*WORK ITEM*
Word for word, restate the records that come next, omitting the images.

*EXERCISE INPUT*
*** Block opens ***
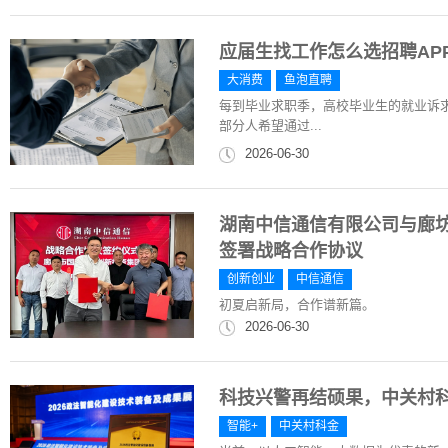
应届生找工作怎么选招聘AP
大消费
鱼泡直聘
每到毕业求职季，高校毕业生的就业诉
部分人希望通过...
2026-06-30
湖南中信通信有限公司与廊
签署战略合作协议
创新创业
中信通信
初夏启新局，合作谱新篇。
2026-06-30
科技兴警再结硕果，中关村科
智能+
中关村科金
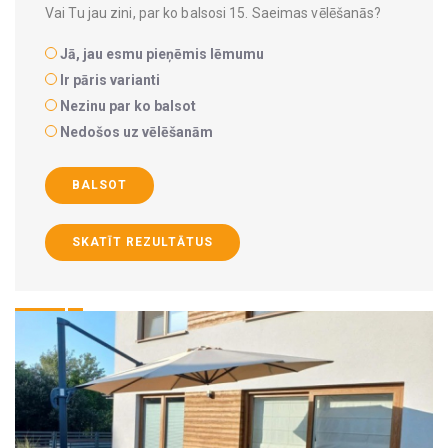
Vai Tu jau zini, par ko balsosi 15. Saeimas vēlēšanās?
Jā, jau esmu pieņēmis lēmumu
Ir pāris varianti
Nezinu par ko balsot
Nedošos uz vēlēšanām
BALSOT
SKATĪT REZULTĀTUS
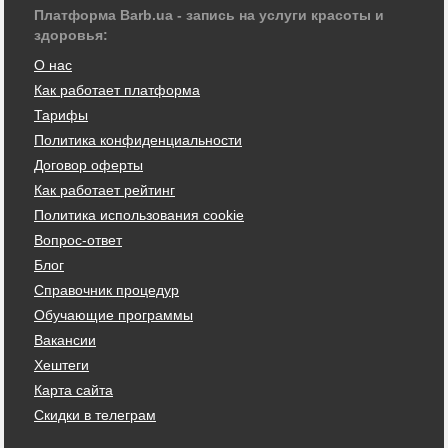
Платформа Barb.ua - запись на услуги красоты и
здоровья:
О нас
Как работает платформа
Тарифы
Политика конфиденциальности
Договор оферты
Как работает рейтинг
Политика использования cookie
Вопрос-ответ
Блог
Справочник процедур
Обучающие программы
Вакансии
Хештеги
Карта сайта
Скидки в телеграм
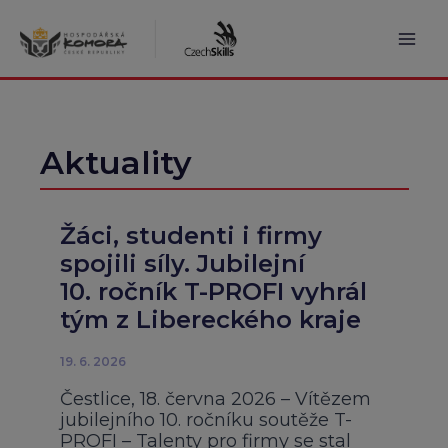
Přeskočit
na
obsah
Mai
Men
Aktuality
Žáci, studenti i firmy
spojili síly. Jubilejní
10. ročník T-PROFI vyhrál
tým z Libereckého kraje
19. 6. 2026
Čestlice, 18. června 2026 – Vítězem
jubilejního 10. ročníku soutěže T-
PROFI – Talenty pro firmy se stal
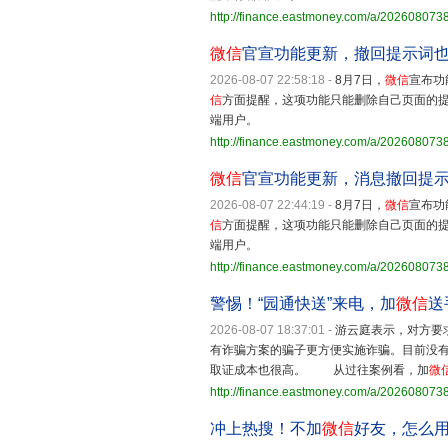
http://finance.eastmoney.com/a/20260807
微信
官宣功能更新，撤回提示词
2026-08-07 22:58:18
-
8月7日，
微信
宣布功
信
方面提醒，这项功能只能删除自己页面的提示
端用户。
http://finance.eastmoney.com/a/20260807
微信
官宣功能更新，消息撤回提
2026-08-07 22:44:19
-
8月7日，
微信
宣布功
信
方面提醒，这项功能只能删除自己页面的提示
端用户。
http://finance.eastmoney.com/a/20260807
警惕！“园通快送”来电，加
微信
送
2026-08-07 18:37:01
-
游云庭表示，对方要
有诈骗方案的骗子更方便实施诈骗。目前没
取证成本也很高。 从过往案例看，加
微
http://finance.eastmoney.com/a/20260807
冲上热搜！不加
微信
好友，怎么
*** Block closes ***
*ANSWER FOR THE TASK*
应届生找工作怎么选招聘AP
大消费
鱼泡直聘
每到毕业求职季，高校毕业生的就业诉
部分人希望通过...
2026-06-30
湖南中信通信有限公司与廊
签署战略合作协议
创新创业
中信通信
初夏启新局，合作谱新篇。
2026-06-30
科技兴警再结硕果，中关村科
智能+
中关村科金
Vai Tu jau zini, par ko balsosi 15. Saeimas vēlēšanās?
Jā, jau esmu pieņēmis lēmumu
Ir pāris varianti
Nezinu par ko balsot
Nedošos uz vēlēšanām
BALSOT
SKATĪT REZULTĀTUS
Платформа Barb.ua - запись на услуги красоты и
здоровья:
О нас
Как работает платформа
Тарифы
Политика конфиденциальности
Договор оферты
Как работает рейтинг
Политика использования cookie
Вопрос-ответ
Блог
Справочник процедур
Обучающие программы
Вакансии
Хештеги
Карта сайта
Скидки в телеграм
Přeskočit
na
obsah
Mai
Men
Aktuality
Žáci, studenti i firmy
spojili síly. Jubilejní
10. ročník T-PROFI vyhrál
tým z Libereckého kraje
19. 6. 2026
Čestlice, 18. června 2026 – Vítězem
jubilejního 10. ročníku soutěže T-
PROFI – Talenty pro firmy se stal
http://finance.eastmoney.com/a/20260807
微信
官宣功能更新，撤回提示词
2026-08-07 22:58:18
-
8月7日，
微信
宣布功
信
方面提醒，这项功能只能删除自己页面的提示
端用户。
http://finance.eastmoney.com/a/20260807
微信
官宣功能更新，消息撤回提
2026-08-07 22:44:19
-
8月7日，
微信
宣布功
信
方面提醒，这项功能只能删除自己页面的提示
端用户。
http://finance.eastmoney.com/a/20260807
警惕！“园通快送”来电，加
微信
送
2026-08-07 18:37:01
-
游云庭表示，对方要
有诈骗方案的骗子更方便实施诈骗。目前没
取证成本也很高。 从过往案例看，加
微
http://finance.eastmoney.com/a/20260807
冲上热搜！不加
微信
好友，怎么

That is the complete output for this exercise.